Html = regex5.replace (HTML ,"");

Html = regex6.replace (HTML ,"");

Html = regex7.replace (HTML ,"");

Html = regex8.replace (HTML ,"");

Html = regex9.replace (HTML ,"");

Html = html. Replace ("","");

Html = html. Replace ("</strong> ","");

Html = html. Replace ("<strong> ","");

Return HTML;

}

The call method is simple. You can simply use string strhtml = checkstr (HTML). When you get the required data, you can import the data to the database, display it, and other operations ~

 

Contact Us

The content source of this page is from Internet, which doesn't represent Alibaba Cloud's opinion; products and services mentioned on that page don't have any relationship with Alibaba Cloud. If the content of the page makes you feel confusing, please write us an email, we will handle the problem within 5 days after receiving your email.
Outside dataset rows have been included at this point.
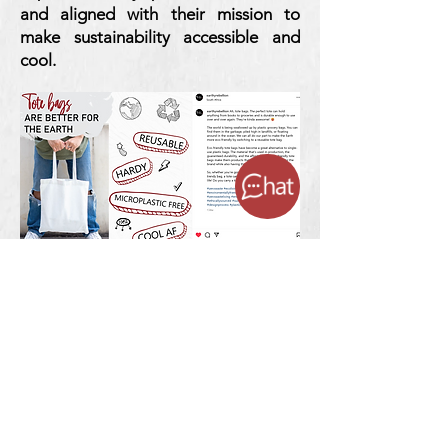
and aligned with their mission to
make sustainability accessible and
cool.
3. Ads That
Deliver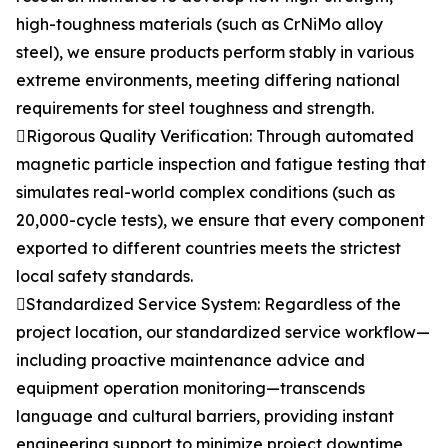
high-toughness materials (such as CrNiMo alloy
steel), we ensure products perform stably in various
extreme environments, meeting differing national
requirements for steel toughness and strength.
Rigorous Quality Verification: Through automated
magnetic particle inspection and fatigue testing that
simulates real-world complex conditions (such as
20,000-cycle tests), we ensure that every component
exported to different countries meets the strictest
local safety standards.
Standardized Service System: Regardless of the
project location, our standardized service workflow—
including proactive maintenance advice and
equipment operation monitoring—transcends
language and cultural barriers, providing instant
engineering support to minimize project downtime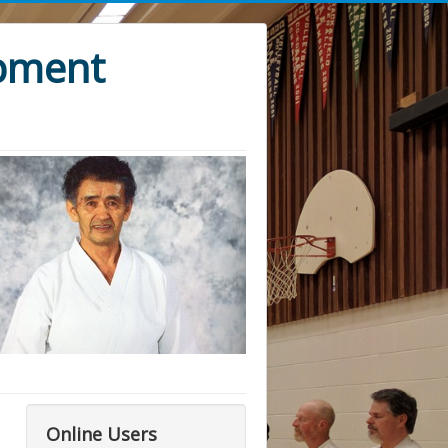
opment
Online Users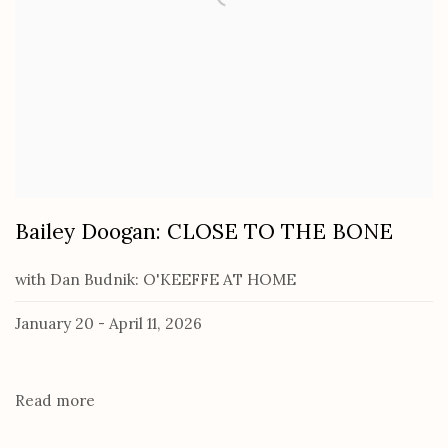
Bailey Doogan: CLOSE TO THE BONE
with Dan Budnik: O'KEEFFE AT HOME
January 20 - April 11, 2026
Read more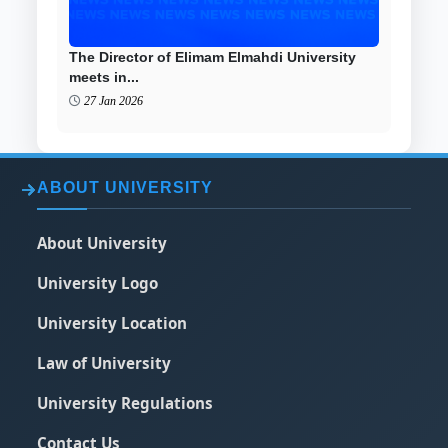
The Director of Elimam Elmahdi University
meets in...
27 Jan 2026
ABOUT UNIVERSITY
About University
University Logo
University Location
Law of University
University Regulations
Contact Us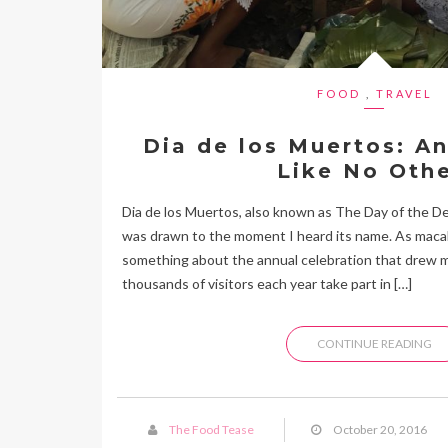
FOOD
,
TRAVEL
Dia de los Muertos: A
Like No Othe
Dia de los Muertos, also known as The Day of the D
was drawn to the moment I heard its name. As macab
something about the annual celebration that drew me
thousands of visitors each year take part in […]
CONTINUE READING
The Food Tease
October 20, 2016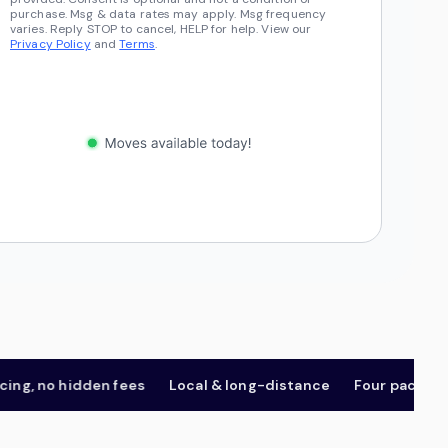
purchase. Msg & data rates may apply. Msg frequency
varies. Reply STOP to cancel, HELP for help. View our
Privacy Policy
and
Terms
.
 no hidden fees
Local & long-distance
Four package tier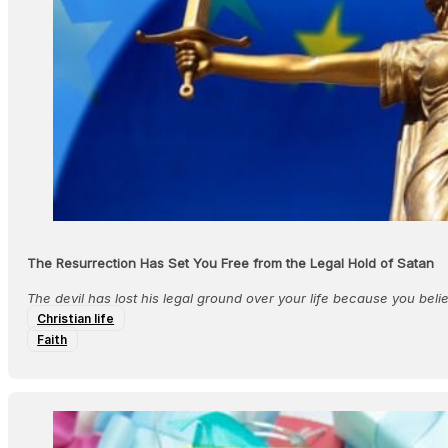
The Resurrection Has Set You Free from the Legal Hold of Satan
The devil has lost his legal ground over your life because you belie
Christian life
Faith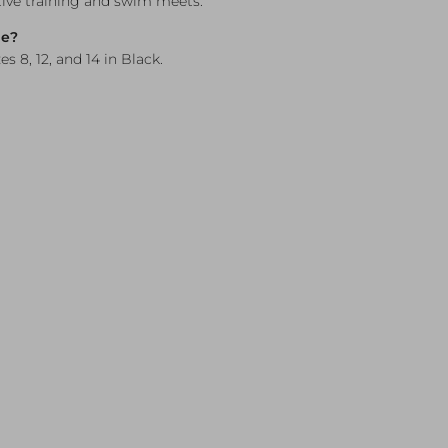
tive training and swim meets.
le?
es 8, 12, and 14 in Black.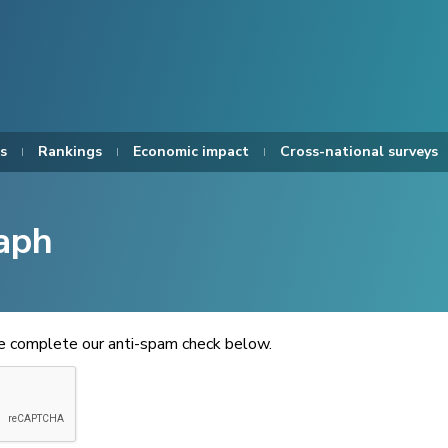
s
Rankings
Economic impact
Cross-national surveys
aph
se complete our anti-spam check below.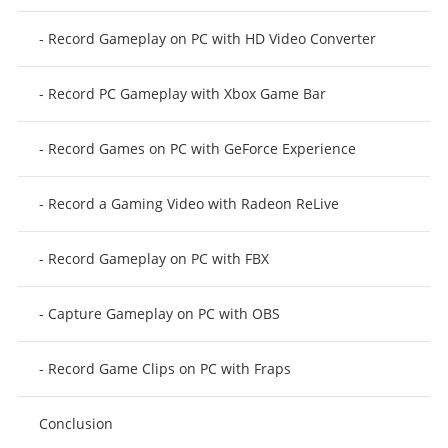
- Record Gameplay on PC with HD Video Converter
- Record PC Gameplay with Xbox Game Bar
- Record Games on PC with GeForce Experience
- Record a Gaming Video with Radeon ReLive
- Record Gameplay on PC with FBX
- Capture Gameplay on PC with OBS
- Record Game Clips on PC with Fraps
Conclusion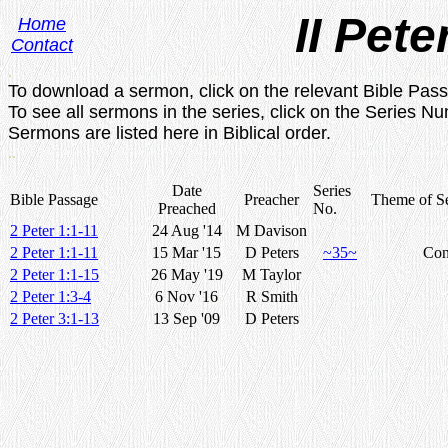
II Pete
Home
Contact
.
To download a sermon, click on the relevant Bible Pas
To see all sermons in the series, click on the Series N
Sermons are listed here in Biblical order.
..
Date
Series
Bible Passage
Preacher
Theme of Se
Preached
No.
2 Peter 1:1-11
24 Aug '14
M Davison
2 Peter 1:1-11
15 Mar '15
D Peters
~35~
Con
2 Peter 1:1-15
26 May '19
M Taylor
2 Peter 1:3-4
6 Nov '16
R Smith
2 Peter 3:1-13
13 Sep '09
D Peters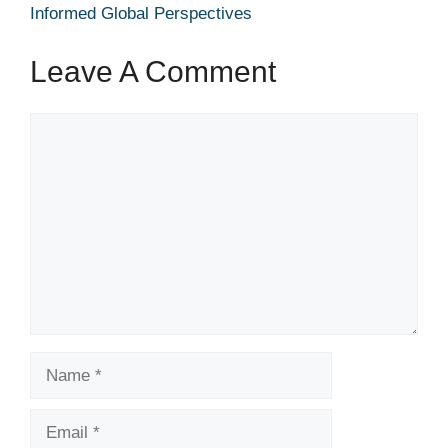
Informed Global Perspectives
Leave A Comment
Comment
Name
Email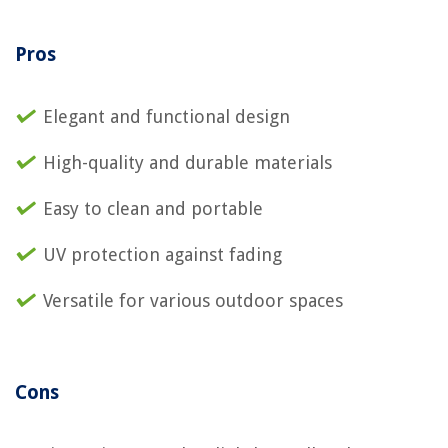
Pros
Elegant and functional design
High-quality and durable materials
Easy to clean and portable
UV protection against fading
Versatile for various outdoor spaces
Cons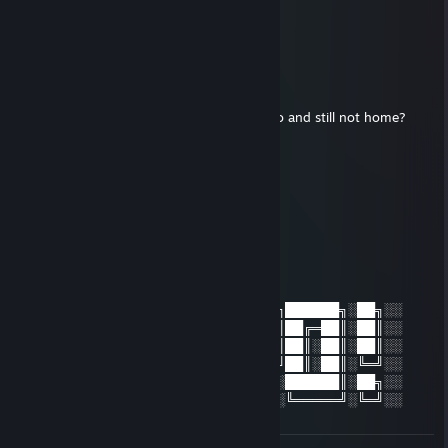
𝓗𝓮𝓵𝓵𝓸 𝓫𝓻𝓸 ❤️
Micheal Jackson
Oct 14, 2023 @ 2:13pm
where are you?
you said u was gonna get milk 10 years ago and still not home?
I miss you :(
Spinoza
Jun 5, 2023 @ 5:07pm
░░██╗░██╗██████╗░░░░░░░██╗░██╗██████╗░██╗░░
░░██║░██║██╔═██║░░░░░░░██║░██║██╔═██║░██║░░
░░██████║██║░██║░█████╗██████║██║░██║░██║░░
░░╚═██╔═╝██║░██║░╚════╝╚═██╔═╝██║░██║░╚═╝░░
░░░░██║░░██████║░░░░░░░░░██║░░██████║░██╗░░
░░░░╚═╝░░╚═════╝░░░░░░░░░╚═╝░░╚═════╝░╚═╝░░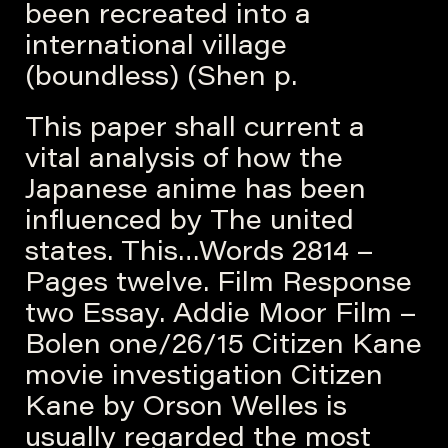
been recreated into a
international village
(boundless) (Shen p.
This paper shall current a
vital analysis of how the
Japanese anime has been
influenced by The united
states. This…Words 2814 –
Pages twelve. Film Response
two Essay. Addie Moor Film –
Bolen one/26/15 Citizen Kane
movie investigation Citizen
Kane by Orson Welles is
usually regarded the most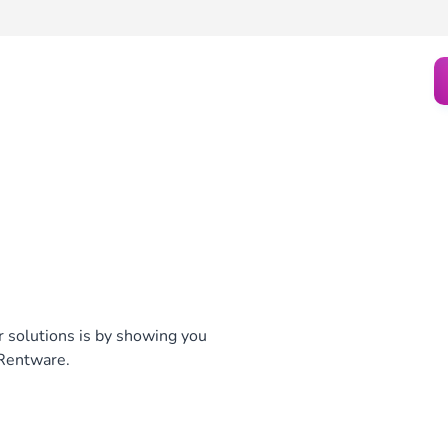
ur solutions is by showing you
 Rentware.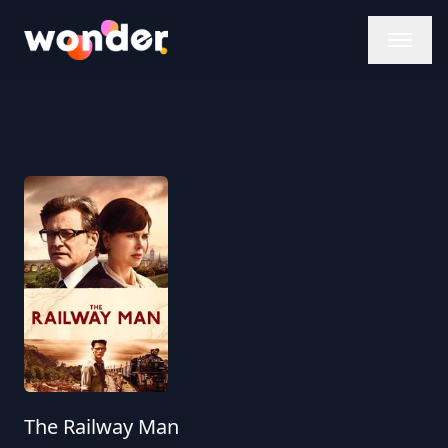
Wonder Logo
The Railway Man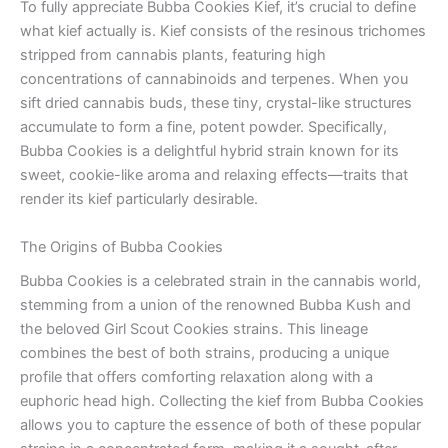
To fully appreciate Bubba Cookies Kief, it’s crucial to define
what kief actually is. Kief consists of the resinous trichomes
stripped from cannabis plants, featuring high
concentrations of cannabinoids and terpenes. When you
sift dried cannabis buds, these tiny, crystal-like structures
accumulate to form a fine, potent powder. Specifically,
Bubba Cookies is a delightful hybrid strain known for its
sweet, cookie-like aroma and relaxing effects—traits that
render its kief particularly desirable.
The Origins of Bubba Cookies
Bubba Cookies is a celebrated strain in the cannabis world,
stemming from a union of the renowned Bubba Kush and
the beloved Girl Scout Cookies strains. This lineage
combines the best of both strains, producing a unique
profile that offers comforting relaxation along with a
euphoric head high. Collecting the kief from Bubba Cookies
allows you to capture the essence of both of these popular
If you find any instances of plagiarism from the community, please send an email to: info-contact@alibabacloud.com and provide relevant evidence. A staff member will contact you within 5 working days.

A Free Trial That Lets You Build Big!

Start building with 50+ products and up to 12 months usage for Elastic Compute Service

  • Sales Support

    1 on 1 presale consultation

  • After-Sales Support

    24/7 Technical Support 6 Free Tickets per Quarter Faster Response

  • Alibaba Cloud offers highly flexible support services tailored to meet your exact needs.